## Exercise aim
Your copy should hold every record verbatim and none of the pictures.

(Page-level text extractions)
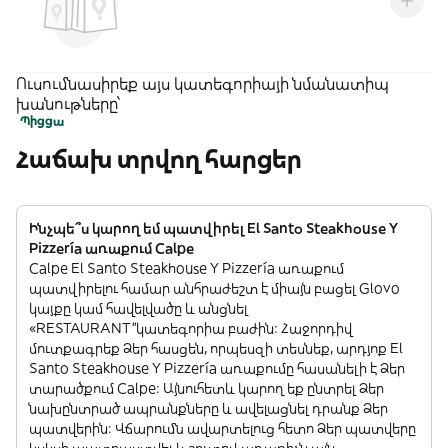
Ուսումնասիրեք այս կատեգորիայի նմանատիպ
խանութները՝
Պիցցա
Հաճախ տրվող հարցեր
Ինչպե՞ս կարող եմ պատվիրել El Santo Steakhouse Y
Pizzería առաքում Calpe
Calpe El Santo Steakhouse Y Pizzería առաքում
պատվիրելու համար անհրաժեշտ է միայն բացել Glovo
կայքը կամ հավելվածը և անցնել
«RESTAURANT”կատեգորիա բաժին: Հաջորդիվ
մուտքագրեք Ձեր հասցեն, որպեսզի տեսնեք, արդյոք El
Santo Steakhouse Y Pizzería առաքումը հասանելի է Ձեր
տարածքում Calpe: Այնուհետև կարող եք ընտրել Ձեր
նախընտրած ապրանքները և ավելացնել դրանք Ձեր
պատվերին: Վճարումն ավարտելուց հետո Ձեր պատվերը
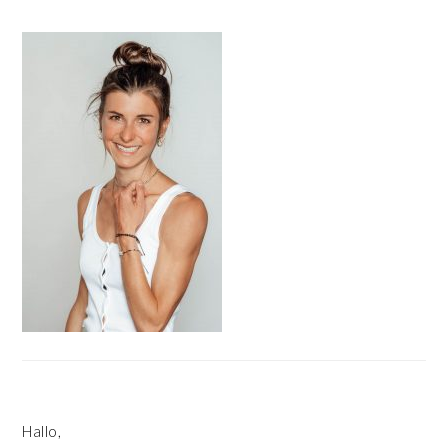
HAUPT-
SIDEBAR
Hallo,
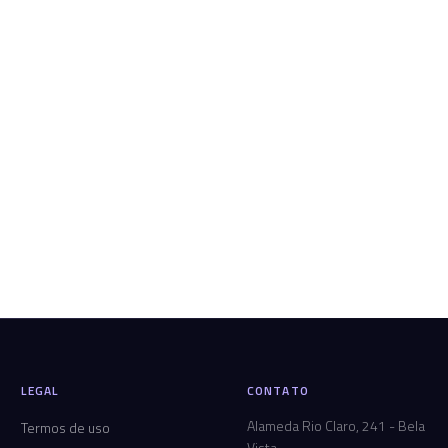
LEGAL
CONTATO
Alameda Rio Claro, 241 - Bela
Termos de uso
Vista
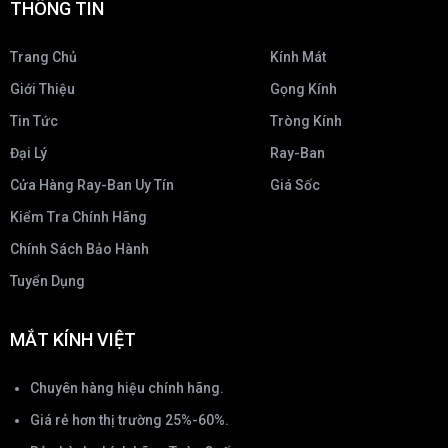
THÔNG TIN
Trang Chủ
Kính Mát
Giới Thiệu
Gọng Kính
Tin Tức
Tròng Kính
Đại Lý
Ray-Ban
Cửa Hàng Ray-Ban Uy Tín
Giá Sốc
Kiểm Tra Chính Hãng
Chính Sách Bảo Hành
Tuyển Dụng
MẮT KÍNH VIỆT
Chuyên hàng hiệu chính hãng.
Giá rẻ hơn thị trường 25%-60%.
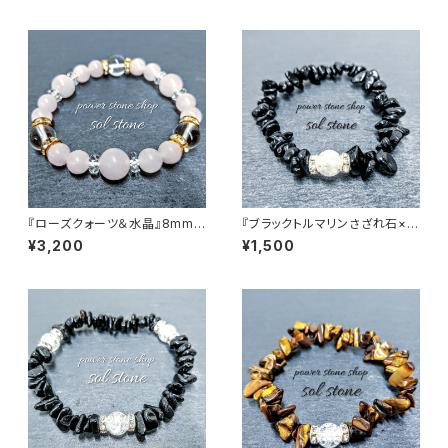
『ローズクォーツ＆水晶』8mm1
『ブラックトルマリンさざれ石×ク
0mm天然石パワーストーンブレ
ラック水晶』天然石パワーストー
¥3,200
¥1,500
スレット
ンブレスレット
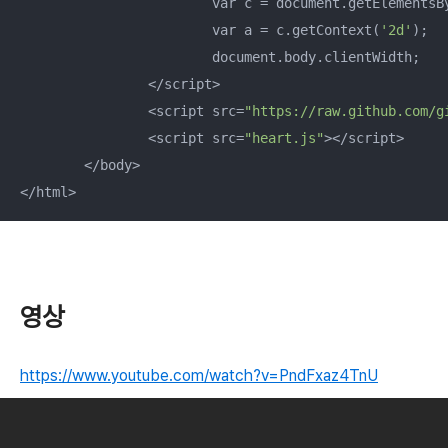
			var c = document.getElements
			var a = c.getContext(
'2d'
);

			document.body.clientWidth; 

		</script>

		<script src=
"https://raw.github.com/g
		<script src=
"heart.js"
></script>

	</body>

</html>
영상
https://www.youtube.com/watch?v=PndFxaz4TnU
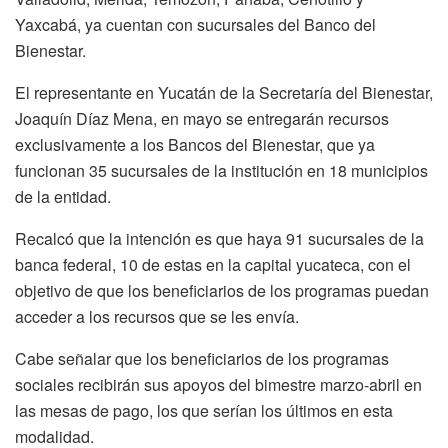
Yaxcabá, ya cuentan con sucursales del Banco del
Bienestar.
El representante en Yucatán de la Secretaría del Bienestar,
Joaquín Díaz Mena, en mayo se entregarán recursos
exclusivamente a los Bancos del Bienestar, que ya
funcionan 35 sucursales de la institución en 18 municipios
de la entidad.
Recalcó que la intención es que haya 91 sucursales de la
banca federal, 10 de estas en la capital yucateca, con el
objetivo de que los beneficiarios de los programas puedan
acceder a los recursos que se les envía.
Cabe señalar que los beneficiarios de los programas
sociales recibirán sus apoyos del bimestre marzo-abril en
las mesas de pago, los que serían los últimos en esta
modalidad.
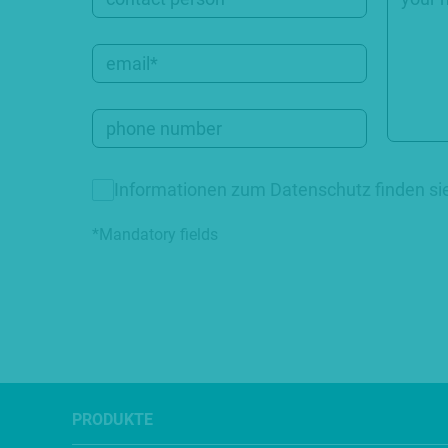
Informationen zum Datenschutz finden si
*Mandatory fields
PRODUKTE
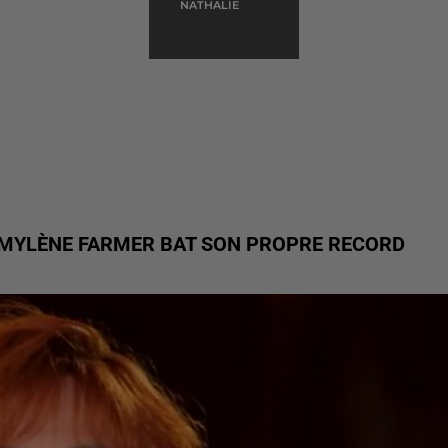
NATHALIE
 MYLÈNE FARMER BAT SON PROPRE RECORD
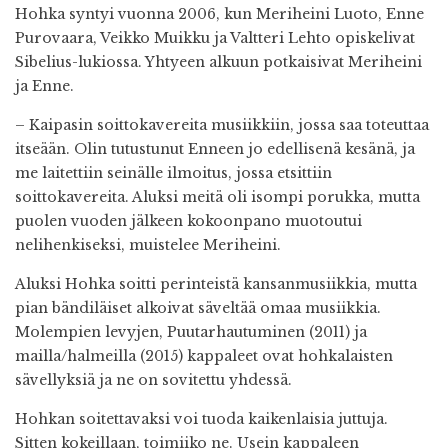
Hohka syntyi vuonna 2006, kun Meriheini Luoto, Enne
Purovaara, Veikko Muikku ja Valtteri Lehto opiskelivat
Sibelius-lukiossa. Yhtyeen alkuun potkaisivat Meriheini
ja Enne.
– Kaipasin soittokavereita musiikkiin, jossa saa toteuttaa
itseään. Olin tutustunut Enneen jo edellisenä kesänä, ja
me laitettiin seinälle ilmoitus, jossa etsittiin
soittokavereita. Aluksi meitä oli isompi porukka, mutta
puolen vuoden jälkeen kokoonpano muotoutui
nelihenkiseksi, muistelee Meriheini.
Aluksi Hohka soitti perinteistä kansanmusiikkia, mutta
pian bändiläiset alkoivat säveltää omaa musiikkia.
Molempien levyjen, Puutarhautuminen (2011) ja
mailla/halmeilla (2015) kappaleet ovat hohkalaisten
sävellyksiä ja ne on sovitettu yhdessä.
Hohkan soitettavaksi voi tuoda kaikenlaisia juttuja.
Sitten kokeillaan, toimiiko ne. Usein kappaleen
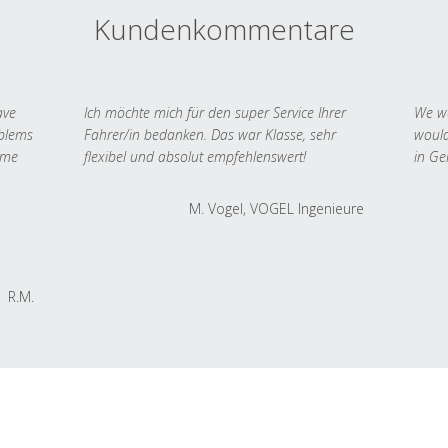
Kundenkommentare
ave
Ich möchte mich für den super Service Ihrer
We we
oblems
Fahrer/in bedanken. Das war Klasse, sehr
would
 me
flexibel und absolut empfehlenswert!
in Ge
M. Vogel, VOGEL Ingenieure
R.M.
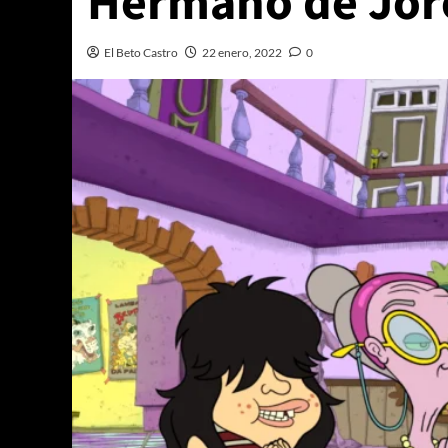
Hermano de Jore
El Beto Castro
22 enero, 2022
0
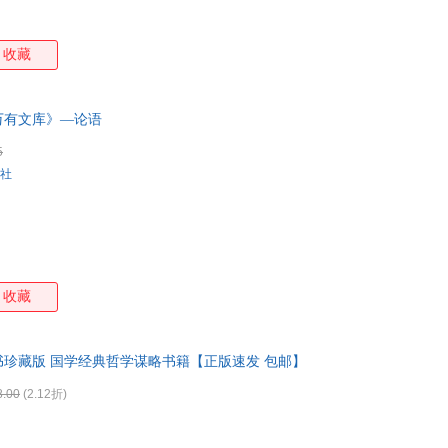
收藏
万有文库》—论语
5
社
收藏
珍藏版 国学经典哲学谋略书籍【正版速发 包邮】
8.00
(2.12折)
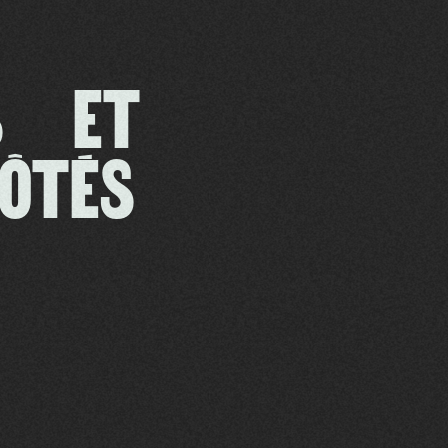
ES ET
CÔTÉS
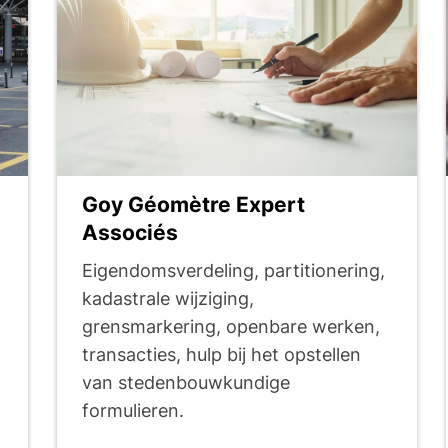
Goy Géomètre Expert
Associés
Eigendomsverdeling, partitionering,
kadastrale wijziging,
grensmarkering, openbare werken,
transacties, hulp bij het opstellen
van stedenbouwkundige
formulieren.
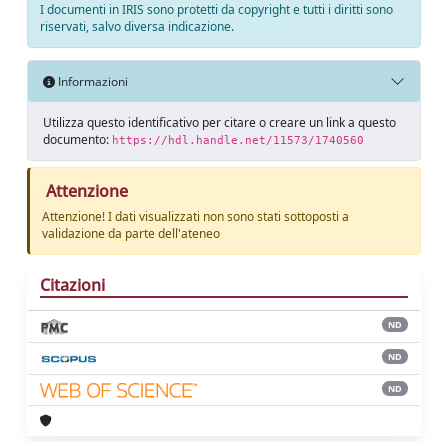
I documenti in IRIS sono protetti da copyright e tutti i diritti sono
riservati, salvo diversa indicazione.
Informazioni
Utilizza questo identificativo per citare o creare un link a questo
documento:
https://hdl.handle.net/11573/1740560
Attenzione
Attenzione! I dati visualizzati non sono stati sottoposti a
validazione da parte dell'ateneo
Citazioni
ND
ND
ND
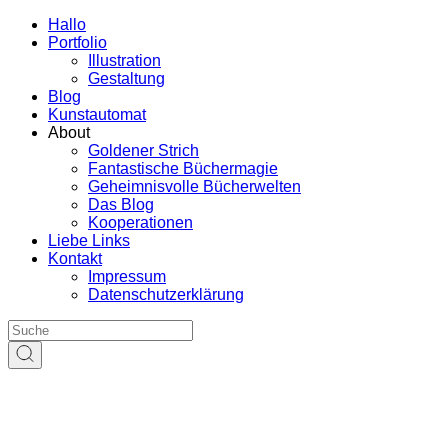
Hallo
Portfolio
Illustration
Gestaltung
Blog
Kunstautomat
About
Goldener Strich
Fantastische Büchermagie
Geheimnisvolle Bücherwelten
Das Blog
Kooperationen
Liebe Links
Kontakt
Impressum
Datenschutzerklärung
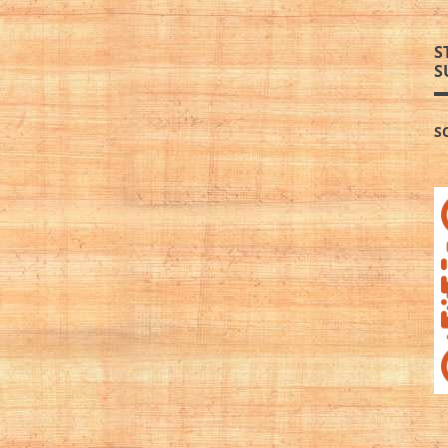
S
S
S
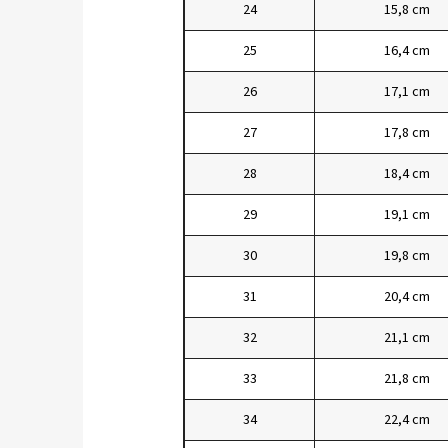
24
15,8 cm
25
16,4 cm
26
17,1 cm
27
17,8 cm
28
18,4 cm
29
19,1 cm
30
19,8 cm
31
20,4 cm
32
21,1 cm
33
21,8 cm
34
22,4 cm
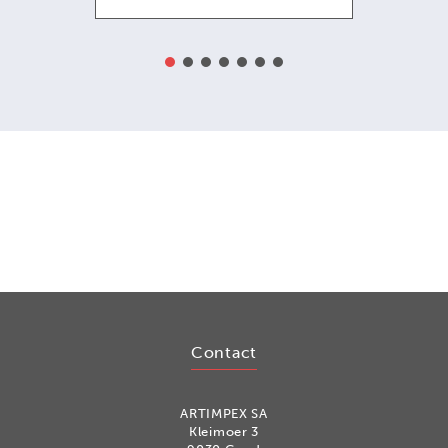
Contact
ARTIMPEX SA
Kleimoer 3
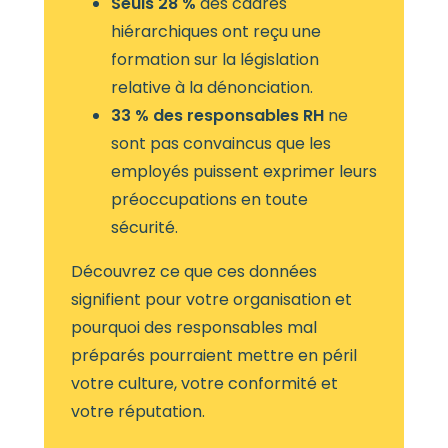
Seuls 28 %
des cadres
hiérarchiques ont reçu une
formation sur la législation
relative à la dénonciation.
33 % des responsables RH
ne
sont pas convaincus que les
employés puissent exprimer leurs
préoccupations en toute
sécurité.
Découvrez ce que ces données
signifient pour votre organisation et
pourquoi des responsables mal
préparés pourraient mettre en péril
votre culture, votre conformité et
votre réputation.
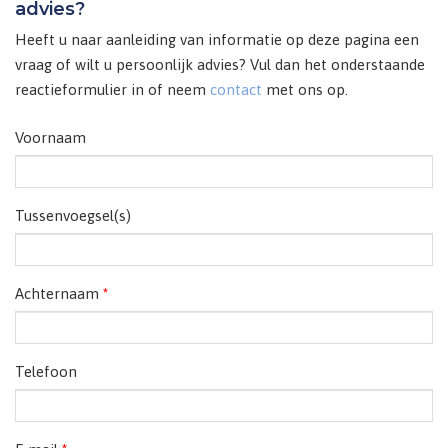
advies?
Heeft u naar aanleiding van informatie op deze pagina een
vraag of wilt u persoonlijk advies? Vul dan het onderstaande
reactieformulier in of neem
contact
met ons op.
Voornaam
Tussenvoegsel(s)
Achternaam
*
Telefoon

## Written answer
Ուսումնասիրեք այս կատեգորիայի նմանատիպ
խանութները՝
Պիցցա
Հաճախ տրվող հարցեր
Ինչպե՞ս կարող եմ պատվիրել El Santo Steakhouse Y
Pizzería առաքում Calpe
Calpe El Santo Steakhouse Y Pizzería առաքում
պատվիրելու համար անհրաժեշտ է միայն բացել Glovo
կայքը կամ հավելվածը և անցնել
«RESTAURANT”կատեգորիա բաժին: Հաջորդիվ
մուտքագրեք Ձեր հասցեն, որպեսզի տեսնեք, արդյոք El
Santo Steakhouse Y Pizzería առաքումը հասանելի է Ձեր
տարածքում Calpe: Այնուհետև կարող եք ընտրել Ձեր
նախընտրած ապրանքները և ավելացնել դրանք Ձեր
պատվերին: Վճարումն ավարտելուց հետո Ձեր պատվերը
HAUPT-
SIDEBAR
Hallo,
LEGAL
CONTATO
Alameda Rio Claro, 241 - Bela
Termos de uso
Vista
THÔNG TIN
Trang Chủ
Kính Mát
Giới Thiệu
Gọng Kính
Tin Tức
Tròng Kính
Đại Lý
Ray-Ban
Cửa Hàng Ray-Ban Uy Tín
Giá Sốc
Kiểm Tra Chính Hãng
Chính Sách Bảo Hành
Tuyển Dụng
MẮT KÍNH VIỆT
Chuyên hàng hiệu chính hãng.
Giá rẻ hơn thị trường 25%-60%.
『ローズクォーツ＆水晶』8mm1
『ブラックトルマリンさざれ石×ク
0mm天然石パワーストーンブレ
ラック水晶』天然石パワーストー
¥3,200
¥1,500
スレット
ンブレスレット
			var c = document.getElements
			var a = c.getContext(
'2d'
);

			document.body.clientWidth; 

		</script>

		<script src=
"https://raw.github.com/g
		<script src=
"heart.js"
></script>

	</body>

</html>
영상
https://www.youtube.com/watch?v=PndFxaz4TnU
Yaxcabá, ya cuentan con sucursales del Banco del
Bienestar.
El representante en Yucatán de la Secretaría del Bienestar,
Joaquín Díaz Mena, en mayo se entregarán recursos
exclusivamente a los Bancos del Bienestar, que ya
funcionan 35 sucursales de la institución en 18 municipios
de la entidad.
Recalcó que la intención es que haya 91 sucursales de la
banca federal, 10 de estas en la capital yucateca, con el
objetivo de que los beneficiarios de los programas puedan
acceder a los recursos que se les envía.
Cabe señalar que los beneficiarios de los programas
sociales recibirán sus apoyos del bimestre marzo-abril en
las mesas de pago, los que serían los últimos en esta
modalidad.
Informationen zum Datenschutz finden si
*Mandatory fields
PRODUKTE
NATHALIE
 MYLÈNE FARMER BAT SON PROPRE RECORD
Hohka syntyi vuonna 2006, kun Meriheini Luoto, Enne
Purovaara, Veikko Muikku ja Valtteri Lehto opiskelivat
Sibelius-lukiossa. Yhtyeen alkuun potkaisivat Meriheini
ja Enne.
– Kaipasin soittokavereita musiikkiin, jossa saa toteuttaa
itseään. Olin tutustunut Enneen jo edellisenä kesänä, ja
me laitettiin seinälle ilmoitus, jossa etsittiin
soittokavereita. Aluksi meitä oli isompi porukka, mutta
puolen vuoden jälkeen kokoonpano muotoutui
nelihenkiseksi, muistelee Meriheini.
Aluksi Hohka soitti perinteistä kansanmusiikkia, mutta
pian bändiläiset alkoivat säveltää omaa musiikkia.
Molempien levyjen, Puutarhautuminen (2011) ja
mailla/halmeilla (2015) kappaleet ovat hohkalaisten
sävellyksiä ja ne on sovitettu yhdessä.
Hohkan soitettavaksi voi tuoda kaikenlaisia juttuja.
Sitten kokeillaan, toimiiko ne. Usein kappaleen
Kundenkommentare
ave
Ich möchte mich für den super Service Ihrer
We we
oblems
Fahrer/in bedanken. Das war Klasse, sehr
would
 me
flexibel und absolut empfehlenswert!
in Ge
M. Vogel, VOGEL Ingenieure
R.M.
Hermano de Jore
El Beto Castro
22 enero, 2022
0
收藏
万有文库》—论语
5
社
收藏
珍藏版 国学经典哲学谋略书籍【正版速发 包邮】
8.00
(2.12折)
ES ET
CÔTÉS
Goy Géomètre Expert
Associés
Eigendomsverdeling, partitionering,
kadastrale wijziging,
grensmarkering, openbare werken,
transacties, hulp bij het opstellen
van stedenbouwkundige
formulieren.
I documenti in IRIS sono protetti da copyright e tutti i diritti sono
riservati, salvo diversa indicazione.
Informazioni
Utilizza questo identificativo per citare o creare un link a questo
documento:
https://hdl.handle.net/11573/1740560
Attenzione
Attenzione! I dati visualizzati non sono stati sottoposti a
validazione da parte dell'ateneo
Citazioni
ND
ND
ND
Hallo
Portfolio
Illustration
Gestaltung
Blog
Kunstautomat
About
Goldener Strich
Fantastische Büchermagie
Geheimnisvolle Bücherwelten
Das Blog
Kooperationen
Liebe Links
Kontakt
Impressum
Datenschutzerklärung
S
S
S
24
15,8 cm
25
16,4 cm
26
17,1 cm
27
17,8 cm
28
18,4 cm
29
19,1 cm
30
19,8 cm
31
20,4 cm
32
21,1 cm
33
21,8 cm
34
22,4 cm
Contact
ARTIMPEX SA
Kleimoer 3
Seuls 28 %
des cadres
hiérarchiques ont reçu une
formation sur la législation
relative à la dénonciation.
33 % des responsables RH
ne
sont pas convaincus que les
employés puissent exprimer leurs
préoccupations en toute
sécurité.
Découvrez ce que ces données
signifient pour votre organisation et
pourquoi des responsables mal
préparés pourraient mettre en péril
votre culture, votre conformité et
votre réputation.
advies?
Heeft u naar aanleiding van informatie op deze pagina een
vraag of wilt u persoonlijk advies? Vul dan het onderstaande
reactieformulier in of neem
contact
met ons op.
Voornaam
Tussenvoegsel(s)
Achternaam
*
Telefoon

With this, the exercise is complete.